90. Le témoin expert, Monsieur François Dussault, dans son rapport de consultation technique du 22 juin 2018 précise que la question de la pente avant du terrain n’est pas une question d’une pente négative vers le bâtiment.
91. En ce qui concerne le travail correctif à faire, il s’exprime ainsi:
« Travail correctif à faire : suivre les exigences des autorités compétentes de la Ville de Saint-Philippe concernant le niveau/hauteur de votre terrain et la base de gravier du stationnement des automobiles en façade avant, par rapport au terrain des immeubles voisins. Vous devrez donc enlever tout le gravier déposé, creuser le terrain en terre végétale en dessous du gravier et remettre le gravier enlevé pour arriver au niveau qui est exigé.
^^^^^^^^
CONSIGNE 1: Citez textuellement les lignes de la liste, depuis son début jusqu'à la ligne contenant « Norhammar, Portfolio Manager, NRP », celle-ci comprise.

LISTE À UTILISER:
^^^^^^^^
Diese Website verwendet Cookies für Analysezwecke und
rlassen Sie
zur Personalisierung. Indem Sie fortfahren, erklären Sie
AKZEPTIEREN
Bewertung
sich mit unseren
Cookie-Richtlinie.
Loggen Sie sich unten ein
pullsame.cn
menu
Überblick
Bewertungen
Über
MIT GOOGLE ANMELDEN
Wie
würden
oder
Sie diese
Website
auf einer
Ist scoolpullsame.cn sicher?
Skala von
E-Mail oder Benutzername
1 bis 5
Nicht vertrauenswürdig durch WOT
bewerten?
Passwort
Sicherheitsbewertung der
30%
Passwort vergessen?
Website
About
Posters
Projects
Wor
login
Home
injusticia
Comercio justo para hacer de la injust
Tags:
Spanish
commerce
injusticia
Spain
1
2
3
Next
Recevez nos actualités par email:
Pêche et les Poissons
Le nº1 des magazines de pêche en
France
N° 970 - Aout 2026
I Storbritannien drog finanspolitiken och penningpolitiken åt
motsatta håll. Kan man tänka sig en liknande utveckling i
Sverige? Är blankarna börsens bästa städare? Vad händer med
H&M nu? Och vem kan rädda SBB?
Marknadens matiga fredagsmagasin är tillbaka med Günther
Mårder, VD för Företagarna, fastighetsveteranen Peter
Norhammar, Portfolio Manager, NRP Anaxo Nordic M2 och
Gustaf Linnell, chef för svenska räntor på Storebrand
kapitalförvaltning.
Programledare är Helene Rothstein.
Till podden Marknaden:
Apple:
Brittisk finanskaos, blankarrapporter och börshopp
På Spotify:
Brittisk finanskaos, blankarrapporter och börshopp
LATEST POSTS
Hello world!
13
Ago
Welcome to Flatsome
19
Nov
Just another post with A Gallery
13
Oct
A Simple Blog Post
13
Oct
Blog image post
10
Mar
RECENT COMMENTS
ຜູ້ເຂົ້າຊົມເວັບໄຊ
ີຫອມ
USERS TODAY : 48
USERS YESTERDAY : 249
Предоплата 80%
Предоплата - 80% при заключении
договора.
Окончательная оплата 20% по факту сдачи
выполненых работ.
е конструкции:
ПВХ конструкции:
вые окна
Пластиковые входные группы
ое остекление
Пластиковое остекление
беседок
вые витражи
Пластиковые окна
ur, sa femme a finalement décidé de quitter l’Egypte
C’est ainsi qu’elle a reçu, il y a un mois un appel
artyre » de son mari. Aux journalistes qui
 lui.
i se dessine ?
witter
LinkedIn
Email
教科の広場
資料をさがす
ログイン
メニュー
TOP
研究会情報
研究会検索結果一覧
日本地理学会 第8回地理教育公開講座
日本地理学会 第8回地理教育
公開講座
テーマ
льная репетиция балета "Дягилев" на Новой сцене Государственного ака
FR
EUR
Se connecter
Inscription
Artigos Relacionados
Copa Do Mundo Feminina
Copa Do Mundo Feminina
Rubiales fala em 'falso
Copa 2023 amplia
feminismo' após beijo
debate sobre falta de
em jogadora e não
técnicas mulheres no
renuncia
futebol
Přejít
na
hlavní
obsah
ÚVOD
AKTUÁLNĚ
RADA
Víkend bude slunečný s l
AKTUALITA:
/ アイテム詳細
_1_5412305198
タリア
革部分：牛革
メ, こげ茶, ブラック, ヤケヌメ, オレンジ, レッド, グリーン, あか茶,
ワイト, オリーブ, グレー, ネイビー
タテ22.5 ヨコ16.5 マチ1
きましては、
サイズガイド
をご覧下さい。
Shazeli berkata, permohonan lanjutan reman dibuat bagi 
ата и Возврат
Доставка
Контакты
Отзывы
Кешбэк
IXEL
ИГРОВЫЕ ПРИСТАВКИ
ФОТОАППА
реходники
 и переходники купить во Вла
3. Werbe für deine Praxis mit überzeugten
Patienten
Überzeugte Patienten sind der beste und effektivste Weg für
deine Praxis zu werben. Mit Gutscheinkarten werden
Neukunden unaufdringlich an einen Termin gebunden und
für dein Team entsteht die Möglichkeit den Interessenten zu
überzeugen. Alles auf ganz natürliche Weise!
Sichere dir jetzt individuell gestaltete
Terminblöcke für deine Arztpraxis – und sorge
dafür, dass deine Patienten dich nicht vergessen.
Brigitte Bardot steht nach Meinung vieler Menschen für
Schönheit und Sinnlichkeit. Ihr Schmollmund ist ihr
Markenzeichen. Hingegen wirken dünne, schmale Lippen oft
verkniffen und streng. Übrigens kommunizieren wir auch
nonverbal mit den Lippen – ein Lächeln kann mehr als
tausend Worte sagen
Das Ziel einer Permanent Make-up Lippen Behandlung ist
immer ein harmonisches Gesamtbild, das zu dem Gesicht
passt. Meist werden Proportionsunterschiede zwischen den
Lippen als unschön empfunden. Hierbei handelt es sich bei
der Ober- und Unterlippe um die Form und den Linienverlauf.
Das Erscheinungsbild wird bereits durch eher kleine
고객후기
^^^^^^^^
CONSIGNE 2: Dans le passage du texte de lecture allant de « 91. En ce qui » jusqu'à « qui est exigé. » inclus, remplacez « gravier » par « sable », puis donnez ce passage ainsi modifié.

RÉSULTAT DE L'EXERCICE 1:
Diese Website verwendet Cookies für Analysezwecke und
rlassen Sie
zur Personalisierung. Indem Sie fortfahren, erklären Sie
AKZEPTIEREN
Bewertung
sich mit unseren
Cookie-Richtlinie.
Loggen Sie sich unten ein
pullsame.cn
menu
Überblick
Bewertungen
Über
MIT GOOGLE ANMELDEN
Wie
würden
oder
Sie diese
Website
auf einer
Ist scoolpullsame.cn sicher?
Skala von
E-Mail oder Benutzername
1 bis 5
Nicht vertrauenswürdig durch WOT
bewerten?
Passwort
Sicherheitsbewertung der
30%
Passwort vergessen?
Website
About
Posters
Projects
Wor
login
Home
injusticia
Comercio justo para hacer de la injust
Tags:
Spanish
commerce
injusticia
Spain
1
2
3
Next
Recevez nos actualités par email:
Pêche et les Poissons
Le nº1 des magazines de pêche en
France
N° 970 - Aout 2026
I Storbritannien drog finanspolitiken och penningpolitiken åt
motsatta håll. Kan man tänka sig en liknande utveckling i
Sverige? Är blankarna börsens bästa städare? Vad händer med
H&M nu? Och vem kan rädda SBB?
Marknadens matiga fredagsmagasin är tillbaka med Günther
Mårder, VD för Företagarna, fastighetsveteranen Peter
Norhammar, Portfolio Manager, NRP Anaxo Nordic M2 och

RÉSULTAT DE L'EXERCICE 2:
91. En ce qui concerne le travail correctif à faire, il s’exprime ainsi:
« Travail correctif à faire : suivre les exigences des autorités compétentes de la Ville de Saint-Philippe concernant le niveau/hauteur de votre terrain et la base de sable du stationnement des automobiles en façade avant, par rapport au terrain des immeubles voisins. Vous devrez donc enlever tout le sable déposé, creuser le terrain en terre végétale en dessous du sable et remettre le sable enlevé pour arriver au niveau qui est exigé.